Wie gut die Regelung der gegenseitigen Teilhabe trotz aller innerfamiliären Spannungen dieser Zeiten funktionierte, zeigt sich daran, dass Habsburg in den Jahrzehnten nach dem Hollenburger Vertrag zum führenden Haus des Reiches aufstieg. Albrecht und Friedrich waren die ersten der dann bis zum Zerfall des Reiches 1806 geschlossen durchregierenden Habsburgerkaiser. Erst Friedrich musste 1461 tatsächlich seinen eigenen (jüngeren) Bruder, Albrecht VI., bekriegen; da dieser aber 1463 in den beginnenden Türkenkriegen starb, blieb das ein kurzes Intermezzo.
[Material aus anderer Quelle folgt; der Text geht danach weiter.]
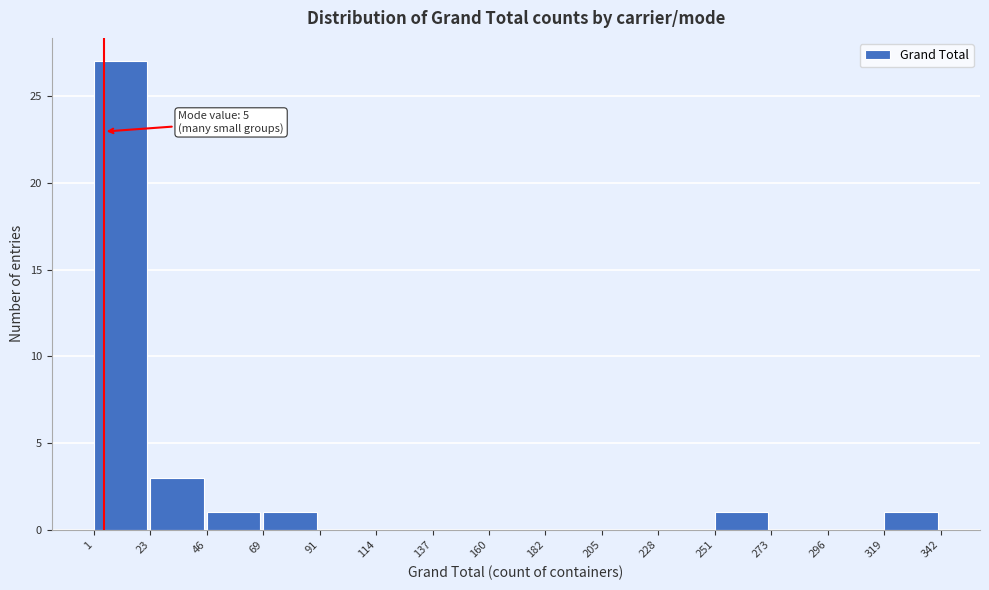

Over which range of the x-axis is the bar tallest?

1 to 23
Nach 1490 beginnt der Aufstieg der Habsburger bis zu Karl (V. als Kaiser), und in der folgenden Aufspaltung dessen Großreiches in ein österreichisches und ein spanisches Reich wurde der gegenseitige Anspruch zum Vorbild genommen,[5] und floss auch in die Pragmatische Sanktion 1713 ein.
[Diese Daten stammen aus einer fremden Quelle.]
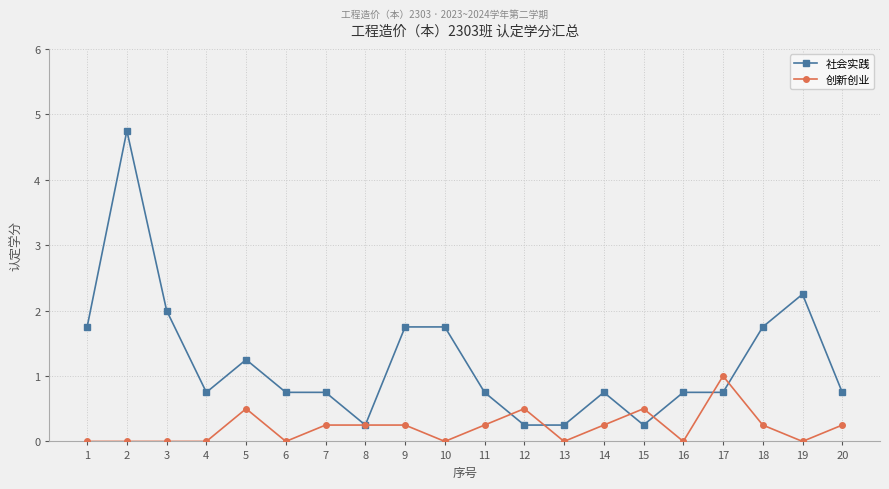

At which label is 社会实践 closest to 2?

3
Dadurch, dass die österreichischen Herzogtümer eine gewisse Souveränität behielten, konnte sich die österreichische (Erz-)Herzogswürde vom Land Niederösterreich lösen und wurde eine gesamtösterreichische. Dadurch bildet dieser Hausvertrag auch die Basis der Entwicklung der Kronländer des Habsburgerreiches im 18. Jahrhundert mit ihrer eigenständigen Verwaltung unter gemeinsamer Krone, und nicht zuletzt die der föderalen Verfassung der heutigen Republik Österreich und ihrer Bundesländern. Der finanzielle Bund-Länder-Ausgleich (§ 13 B-VG) gehört zu deren zentralen Werkzeugen.

Literatur

  • Erich Zöllner: Geschichte Österreichs: von den Anfängen bis zur Gegenwart Verlag für Geschichte und Politik Wien, Wien 1990, ISBN 3-7028-0304-1, 8. Auflage
  • Karl Vocelka: Geschichte Österreichs. Kultur-Gesellschaft-Politik Heyne Verlag, München 2000, ISBN 978-3-453-21622-8, 7. Auflage
  • Alois Niederstätter: Österreichische Geschichte 1278–1411. Die Herrschaft Österreich. Fürst und Land im Spätmittelalter. (= Österreichische Geschichte. Band 6). Ueberreuter Verlag, Wien 2001, ISBN 3-8000-3974-5

Einzelnachweise

  1. a b c Die Vorgehensweise an sich war keineswegs neu, solche Erbregelungen waren schon im 13. Jahrhundert durchaus üblich. Bestimmungen zur gemeinsamen Regentschaft waren aber dann spezielle Nachfolgeregelungen, wenn ein Vater keinem der Nachfolger einen Vorzug gab. Neu war, das als Hausgesetz zu allgemeiner Gültigkeit für eine Dynastie zu verankern.
  2. Alois Niederstätter Österreichische Geschichte 1278–1411. Die Herrschaft Österreich. Fürst und Land im Spätmittelalter. (= Österreichische Geschichte. Band 6). Ueberreuter Verlag, Wien 2001, ISBN 3-8000-3974-5, S. 193–194
  3. Hollenburger Vertrag zw. den Herzögen Albrecht IV. und Wilhelm, Eintrag in geschichte.landesmuseum.net
  4. Albrecht IV. der Geduldige (1377–1404), auf planet-vienna.com.
  5. Dieser Anspruch trat aber nicht ein, die Spanische Linie erlosch, nicht zuletzt wegen der hochgradig inzestuösen Heiratspolitik zwischen diesen beiden Häusern, und wurde nach dem Spanischen Erbfolgekrieg hinfällig.